Carlisle Floyd fireside chat provides some insight for outsiders

This past Saturday, the Tulsa Opera hosted “An Evening With Carlisle Floyd” at TU’s Lorton Performance Center. Floyd is hailed as the “Father of Modern Opera” and is well known for works such as “Susannah” and an operatic version of “Of Mice and Men.”

“Of Mice and Men” was featured at the Tulsa Opera this weekend, so Floyd’s appearance at the LPC was particularly poignant for local opera fans.

“An Evening With Carlisle Floyd” consisted of a classic fireside chat setup, with two plush chairs placed side-by-side onstage. One was intended for Floyd himself, while the other was occupied by Rich Fisher, General Manager of Public Radio Tulsa and the evening’s moderator.

I must confess that, having no background knowledge about American opera, I had little understanding of Mr. Floyd’s contributions to the field.

For this reason, I was a little taken aback when he walked onstage and was almost immediately greeted with a standing ovation. Whether this was due to the effects of his works or just the affections of over-zealous opera lovers I can’t say for sure, but it certainly struck me as notable.

Fisher moderated the conversation in a conversational, friendly way while still keeping pace with a series of well-placed questions about Floyd’s work, his background, his composing methods and the inspirations that led to some of his greatest works.

While Floyd is an adept storyteller and engaging speaker, I did find that the conversation was a bit dry at first simply because it was (unsurprisingly) directed at those who already had a fairly extensive knowledge of his life and works. The purpose of the talk was not to inform but rather to extrapolate on the nuances of Floyd’s work in a personal manner.

Floyd is notable for two outstanding traits in his work: First, his commitment to a unique brand of purely American opera, and second, his tendency to both compose and write the libretto (the words or script) for his operas. Usually, a composer and a librettist will work together to create an opera; Floyd is both.

The discussion became particularly engaging when it was turned toward political and social commentary in his works. Though Floyd stated that he never consciously chose to feature politically controversial themes in his operas, he admits that his works are influenced by the time periods in which they are based.

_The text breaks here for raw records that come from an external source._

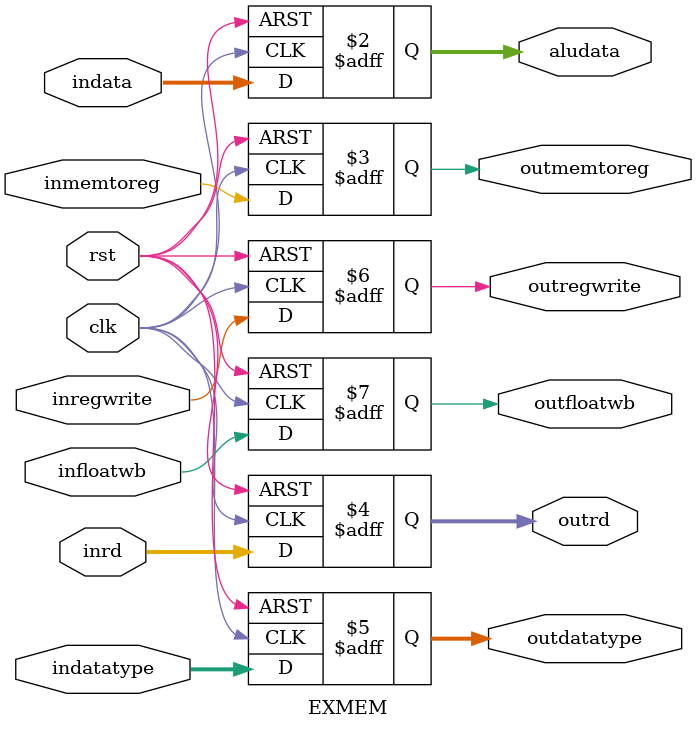
<source format=sv>
module EXMEM(
	input clk,
	input rst,
	input [31:0] indata,
	input inmemtoreg,
	input [4:0] inrd,
	input inregwrite,
	//input [31:0] inimm,
	input infloatwb,
	input [2:0] indatatype,
	output logic [31:0] aludata,
	output logic outmemtoreg,
	output logic [4:0] outrd,
	output logic [2:0] outdatatype,
	output logic outregwrite,
	output logic outfloatwb
);

	always_ff@(posedge clk or posedge rst)begin
		if(rst)begin
			aludata <= 32'd0;
			outmemtoreg <= 1'd0;
			outrd <= 5'd0;
			outdatatype <= 3'd0;
			outregwrite <= 1'b0;
			outfloatwb <= 1'b0;
		end else begin
			aludata <= indata;
			outmemtoreg <= inmemtoreg;
			outrd <= inrd;
			outdatatype <= indatatype;
			outregwrite <= inregwrite;
			outfloatwb <= infloatwb;
		end
	end

endmodule

</source>
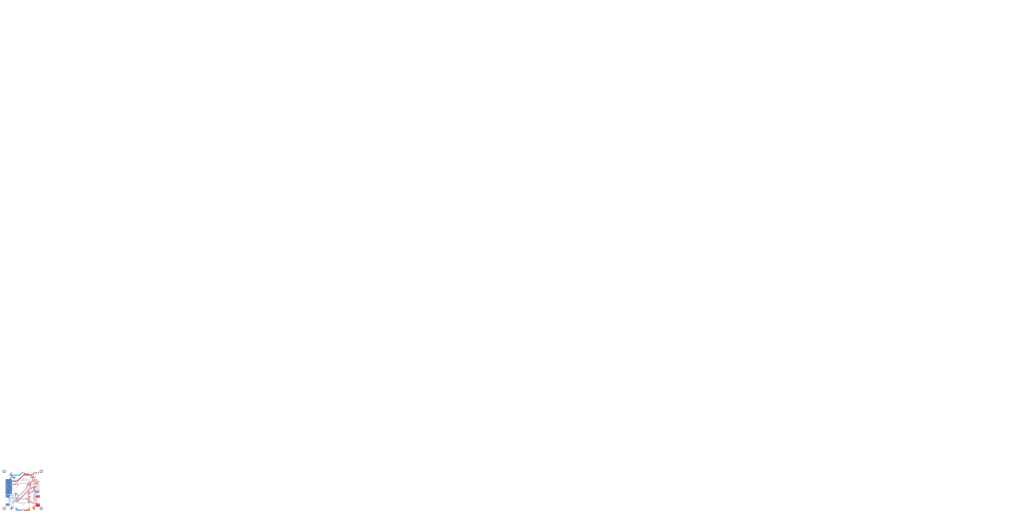
<source format=kicad_pcb>
(kicad_pcb
	(version 20240108)
	(generator "pcbnew")
	(generator_version "8.0")
	(general
		(thickness 1.6)
		(legacy_teardrops no)
	)
	(paper "A4")
	(layers
		(0 "F.Cu" signal)
		(1 "In1.Cu" signal)
		(2 "In2.Cu" signal)
		(31 "B.Cu" signal)
		(32 "B.Adhes" user "B.Adhesive")
		(33 "F.Adhes" user "F.Adhesive")
		(34 "B.Paste" user)
		(35 "F.Paste" user)
		(36 "B.SilkS" user "B.Silkscreen")
		(37 "F.SilkS" user "F.Silkscreen")
		(38 "B.Mask" user)
		(39 "F.Mask" user)
		(40 "Dwgs.User" user "User.Drawings")
		(41 "Cmts.User" user "User.Comments")
		(42 "Eco1.User" user "User.Eco1")
		(43 "Eco2.User" user "User.Eco2")
		(44 "Edge.Cuts" user)
		(45 "Margin" user)
		(46 "B.CrtYd" user "B.Courtyard")
		(47 "F.CrtYd" user "F.Courtyard")
		(48 "B.Fab" user)
		(49 "F.Fab" user)
		(50 "User.1" user)
		(51 "User.2" user)
		(52 "User.3" user)
		(53 "User.4" user)
		(54 "User.5" user)
		(55 "User.6" user)
		(56 "User.7" user)
		(57 "User.8" user)
		(58 "User.9" user)
	)
	(setup
		(stackup
			(layer "F.SilkS"
				(type "Top Silk Screen")
			)
			(layer "F.Paste"
				(type "Top Solder Paste")
			)
			(layer "F.Mask"
				(type "Top Solder Mask")
				(thickness 0.01)
			)
			(layer "F.Cu"
				(type "copper")
				(thickness 0.035)
			)
			(layer "dielectric 1"
				(type "prepreg")
				(thickness 0.1)
				(material "FR4")
				(epsilon_r 4.5)
				(loss_tangent 0.02)
			)
			(layer "In1.Cu"
				(type "copper")
				(thickness 0.035)
			)
			(layer "dielectric 2"
				(type "core")
				(thickness 1.24)
				(material "FR4")
				(epsilon_r 4.5)
				(loss_tangent 0.02)
			)
			(layer "In2.Cu"
				(type "copper")
				(thickness 0.035)
			)
			(layer "dielectric 3"
				(type "prepreg")
				(thickness 0.1)
				(material "FR4")
				(epsilon_r 4.5)
				(loss_tangent 0.02)
			)
			(layer "B.Cu"
				(type "copper")
				(thickness 0.035)
			)
			(layer "B.Mask"
				(type "Bottom Solder Mask")
				(thickness 0.01)
			)
			(layer "B.Paste"
				(type "Bottom Solder Paste")
			)
			(layer "B.SilkS"
				(type "Bottom Silk Screen")
			)
			(copper_finish "None")
			(dielectric_constraints no)
		)
		(pad_to_mask_clearance 0)
		(allow_soldermask_bridges_in_footprints no)
		(aux_axis_origin 102.306 125.4982)
		(pcbplotparams
			(layerselection 0x00010fc_ffffffff)
			(plot_on_all_layers_selection 0x0000000_00000000)
			(disableapertmacros no)
			(usegerberextensions no)
			(usegerberattributes yes)
			(usegerberadvancedattributes yes)
			(creategerberjobfile yes)
			(dashed_line_dash_ratio 12.000000)
			(dashed_line_gap_ratio 3.000000)
			(svgprecision 4)
			(plotframeref no)
			(viasonmask no)
			(mode 1)
			(useauxorigin no)
			(hpglpennumber 1)
			(hpglpenspeed 20)
			(hpglpendiameter 15.000000)
			(pdf_front_fp_property_popups yes)
			(pdf_back_fp_property_popups yes)
			(dxfpolygonmode yes)
			(dxfimperialunits yes)
			(dxfusepcbnewfont yes)
			(psnegative no)
			(psa4output no)
			(plotreference yes)
			(plotvalue yes)
			(plotfptext yes)
			(plotinvisibletext no)
			(sketchpadsonfab no)
			(subtractmaskfromsilk no)
			(outputformat 1)
			(mirror no)
			(drillshape 1)
			(scaleselection 1)
			(outputdirectory "")
		)
	)
	(net 0 "")
	(net 1 "NRST")
	(net 2 "GND")
	(net 3 "BOOT0")
	(net 4 "Net-(C3-Pad2)")
	(net 5 "VBUS")
	(net 6 "BOARD_LOAD_+")
	(net 7 "+3V3")
	(net 8 "Net-(D1-K)")
	(net 9 "/DEBUG_LED")
	(net 10 "SWCLK")
	(net 11 "unconnected-(J1-BD2BD-Pad10)")
	(net 12 "CANH_UPSTREAM")
	(net 13 "SWDIO")
	(net 14 "CANL_UPSTREAM")
	(net 15 "SWO")
	(net 16 "SWCLK_CONTROL")
	(net 17 "CANH_DOWNSTREAM")
	(net 18 "unconnected-(J2-BD2BD-Pad3)")
	(net 19 "SWDIO_CONTROL")
	(net 20 "CANL_DOWNSTREAM")
	(net 21 "BOOT0_CONTROL")
	(net 22 "SWO_CONTROL")
	(net 23 "NRST_CONTROL")
	(net 24 "Net-(J3-T_SWCLK)")
	(net 25 "Net-(J3-T_SWDIO)")
	(net 26 "Net-(J3-T_NRST)")
	(net 27 "BOARD_ID_PWR")
	(net 28 "Net-(JP1-B)")
	(net 29 "Net-(JP2-B)")
	(net 30 "unconnected-(U1-PA0-Pad14)")
	(net 31 "unconnected-(U1-PC14-Pad3)")
	(net 32 "Net-(JP5-B)")
	(net 33 "BOARD_ID_SENS")
	(net 34 "Net-(JP6-B)")
	(net 35 "unconnected-(U1-PC2-Pad10)")
	(net 36 "unconnected-(U1-PH1-Pad6)")
	(net 37 "Net-(JP9-B)")
	(net 38 "Net-(JP10-B)")
	(net 39 "Net-(JP12-B)")
	(net 40 "Net-(JP14-A)")
	(net 41 "Net-(BT2--)")
	(net 42 "Net-(BT3--)")
	(net 43 "Net-(BT4--)")
	(net 44 "Net-(U1-PB3)")
	(net 45 "Net-(U1-PB9)")
	(net 46 "Net-(U1-PB13)")
	(net 47 "Net-(U1-PB14)")
	(net 48 "Net-(U1-PB15)")
	(net 49 "/Batteries/B1+")
	(net 50 "/Batteries/B2+")
	(net 51 "/Batteries/B3+")
	(net 52 "/Batteries/B4+")
	(net 53 "/Gate_1")
	(net 54 "/Gate_2")
	(net 55 "/Gate_3")
	(net 56 "/Gate_4")
	(net 57 "unconnected-(U1-PH0-Pad5)")
	(net 58 "Net-(U2-SLOW{slash}*ALERT)")
	(net 59 "Net-(U3-SLOW{slash}*ALERT)")
	(net 60 "I2C1_SDA")
	(net 61 "I2C1_SCL")
	(net 62 "unconnected-(U1-PA8-Pad41)")
	(net 63 "unconnected-(U1-PC11-Pad52)")
	(net 64 "unconnected-(U1-VBAT-Pad1)")
	(net 65 "unconnected-(U1-PC6-Pad37)")
	(net 66 "unconnected-(U1-PA5-Pad21)")
	(net 67 "unconnected-(U1-VDDUSB-Pad48)")
	(net 68 "unconnected-(U1-PA15-Pad50)")
	(net 69 "unconnected-(U1-PB5-Pad57)")
	(net 70 "unconnected-(U1-PA4-Pad20)")
	(net 71 "unconnected-(U1-PD2-Pad54)")
	(net 72 "unconnected-(U1-PC1-Pad9)")
	(net 73 "unconnected-(U1-PB11-Pad30)")
	(net 74 "unconnected-(U1-PC8-Pad39)")
	(net 75 "unconnected-(U1-PC10-Pad51)")
	(net 76 "unconnected-(U1-PC15-Pad4)")
	(net 77 "unconnected-(U1-PA1-Pad15)")
	(net 78 "unconnected-(U1-PC12-Pad53)")
	(net 79 "unconnected-(U1-PC9-Pad40)")
	(net 80 "CAN1_TX")
	(net 81 "unconnected-(U1-PC0-Pad8)")
	(net 82 "CAN1_SILENT")
	(net 83 "unconnected-(U1-PB8-Pad61)")
	(net 84 "unconnected-(U1-PA3-Pad17)")
	(net 85 "unconnected-(U1-PC7-Pad38)")
	(net 86 "unconnected-(U1-PB4-Pad56)")
	(net 87 "CAN1_RX")
	(net 88 "unconnected-(U1-PB10-Pad29)")
	(net 89 "CAN1_SHUTDOWN")
	(net 90 "unconnected-(U2-NC-Pad17)")
	(net 91 "unconnected-(U2-SENSE3--Pad7)")
	(net 92 "unconnected-(U2-SENSE3+-Pad8)")
	(net 93 "unconnected-(U3-NC-Pad17)")
	(net 94 "unconnected-(U3-SENSE3--Pad7)")
	(net 95 "unconnected-(U3-SENSE3+-Pad8)")
	(net 96 "Net-(BT1--)")
	(net 97 "unconnected-(U3-SENSE4+-Pad10)")
	(net 98 "unconnected-(U3-SENSE4--Pad9)")
	(net 99 "unconnected-(U1-PC3-Pad11)")
	(net 100 "VBATT")
	(net 101 "/Temp Sense")
	(net 102 "Net-(JP3-A)")
	(net 103 "Net-(JP7-A)")
	(net 104 "Net-(JP15-A)")
	(net 105 "Net-(JP18-A)")
	(net 106 "Net-(U5-LX2)")
	(net 107 "Net-(U5-LX1)")
	(net 108 "Net-(U5-CFG1)")
	(footprint "Package_TO_SOT_SMD:SOT-23" (layer "F.Cu") (at 165.1 115.697 180))
	(footprint "footprints:TestPoint_Pad_D2.5mm" (layer "F.Cu") (at 174.244 50.8))
	(footprint "footprints:Nondescript_R_0402_1005Metric" (layer "F.Cu") (at 160.403 81.198 -90))
	(footprint "footprints:Nondescript_C_0402_1005Metric" (layer "F.Cu") (at 156.972 90.424))
	(footprint "footprints:TestPoint_Pad_D2.5mm" (layer "F.Cu") (at 169.823 50.589 90))
	(footprint "Resistor_SMD:R_1206_3216Metric" (layer "F.Cu") (at 162.435 54.145))
	(footprint "footprints:Nondescript_R_0402_1005Metric" (layer "F.Cu") (at 166.259998 60.7744 180))
	(footprint "footprints:Nondescript_C_0402_1005Metric" (layer "F.Cu") (at 164.975 64.813 90))
	(footprint "Resistor_SMD:R_1206_3216Metric" (layer "F.Cu") (at 154.561 53.891 90))
	(footprint "footprints:Nondescript_C_0402_1005Metric" (layer "F.Cu") (at 162.407 64.305))
	(footprint "footprints:Nondescript_C_0402_1005Metric" (layer "F.Cu") (at 162.407 65.321))
	(footprint "footprints:Nondescript_R_0402_1005Metric" (layer "F.Cu") (at 162.435 81.198 -90))
	(footprint "footprints:Nondescript_R_0402_1005Metric" (layer "F.Cu") (at 156.847 108.12 90))
	(footprint "footprints:Nondescript_R_0402_1005Metric" (layer "F.Cu") (at 173.103 73.957))
	(footprint "footprints:Nondescript_C_0402_1005Metric" (layer "F.Cu") (at 157.383 79.291 180))
	(footprint "footprints:Nondescript_R_0402_1005Metric" (layer "F.Cu") (at 173.101 69.766 -90))
	(footprint "footprints:Nondescript_R_0402_1005Metric" (layer "F.Cu") (at 167.261 64.811 90))
	(footprint "footprints:Nondescript_C_0402_1005Metric" (layer "F.Cu") (at 172.595 67.861 -90))
	(footprint "footprints:Nondescript_C_0402_1005Metric" (layer "F.Cu") (at 155.069 68.341 90))
	(footprint "footprints:BAT_1043" (layer "F.Cu") (at 142.219 86.783 90))
	(footprint "footprints:Nondescript_R_0402_1005Metric" (layer "F.Cu") (at 153.67 70.356 -90))
	(footprint "Jumper:SolderJumper-2_P1.3mm_Open_RoundedPad1.0x1.5mm" (layer "F.Cu") (at 154.561 105.283 180))
	(footprint "Jumper:SolderJumper-2_P1.3mm_Open_RoundedPad1.0x1.5mm" (layer "F.Cu") (at 166.497 119.238 -90))
	(footprint "Jumper:SolderJumper-2_P1.3mm_Open_RoundedPad1.0x1.5mm" (layer "F.Cu") (at 154.2565 122.997 -90))
	(footprint "footprints:BAT_1043" (layer "F.Cu") (at 121.03 86.81 90))
	(footprint "footprints:Nondescript_C_0402_1005Metric" (layer "F.Cu") (at 156.972 89.47))
	(footprint "Jumper:SolderJumper-2_P1.3mm_Open_RoundedPad1.0x1.5mm" (layer "F.Cu") (at 163.957 119.253 -90))
	(footprint "footprints:SOIC127P600X175-8N" (layer "F.Cu") (at 156.972 94.742 -90))
	(footprint "footprints:QFN16" (layer "F.Cu") (at 162.520999 58.8567 90))
	(footprint "Jumper:SolderJumper-2_P1.3mm_Open_RoundedPad1.0x1.5mm" (layer "F.Cu") (at 154.546 107.866 180))
	(footprint "footprints:Nondescript_C_0402_1005Metric" (layer "F.Cu") (at 173.611 67.861 -90))
	(footprint "footprints:Nondescript_R_0402_1005Metric" (layer "F.Cu") (at 159.147998 60.2664 90))
	(footprint "footprints:Nondescript_R_0402_1005Metric"
		(layer "F.Cu")
		(uuid "a91ad1f2-7c25-4600-ac0f-a9b07614faf6")
		(at 169.293 80.264)
		(descr "Resistor SMD 0402 (1005 Metric), square (rectangular) end terminal, IPC_7351 nominal, (Body size source: IPC-SM-782 page 72, https://www.pcb-3d.com/wordpress/wp-content/uploads/ipc-sm-782a_amendment_1_and_2.pdf), generated with kicad-footprint-generator")
		(tags "resistor")
		(property "Reference" "R35"
			(at 0 -1.17 0)
			(layer "F.SilkS")
			(hide yes)
			(uuid "fe1f7db3-b97f-44d8-9191-633326444d16")
			(effects
				(font
					(size 1 1)
					(thickness 0.15)
				)
			)
		)
		(property "Value" "33"
			(at 0 1.17 0)
			(layer "F.Fab")
			(uuid "4848394f-2e6a-4169-a472-3186b812b800")
			(effects
				(font
					(size 1 1)
					(thickness 0.15)
				)
			)
		)
		(property "Footprint" "footprints:Nondescript_R_0402_1005Metric"
			(at 0 0 0)
			(layer "F.Fab")
			(hide yes)
			(uuid "df9c1fec-471b-46f6-93a0-e898970e1595")
			(effects
				(font
					(size 1.27 1.27)
					(thickness 0.15)
				)
			)
		)
		(property "Datasheet" ""
			(at 0 0 0)
			(layer "F.Fab")
			(hide yes)
			(uuid "5f18656b-f5ef-4a37-88a6-c66d49b702dd")
			(effects
				(font
					(size 1.27 1.27)
					(thickness 0.15)
				)
			)
		)
		(property "Description" ""
			(at 0 0 0)
			(layer "F.Fab")
			(hide yes)
			(uuid "b6722320-6b63-4c
... [996727 chars truncated]
</source>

Born in 1926, Floyd has lived through most major developments in 20th century America, and I thought it was fascinating to hear the voices of poignant American issues in his timeline of works—for example, traces of McCarthyism in “Susannah” and the plight of migrant workers in “Of Mice and Men.”

The evening also featured performances of some of Floyd’s work by the Tulsa Opera Studio and Tulsa Youth Opera.

To be perfectly honest, I’m still not sure what I thought of it—I am by no means an opera expert, but it struck me as very strange compared to the perfectly timed symmetrical grace of classical European opera. Floyd’s music was instead discordant and haunting, with a lilting and almost disconcerting medley of melodies.

In conclusion, “An Evening With Carlisle Floyd” may have meant more to an avid opera fan than it did to myself. That said, it was still an enjoyable experience and an opportunity to learn about one of the most poignant voices in American opera.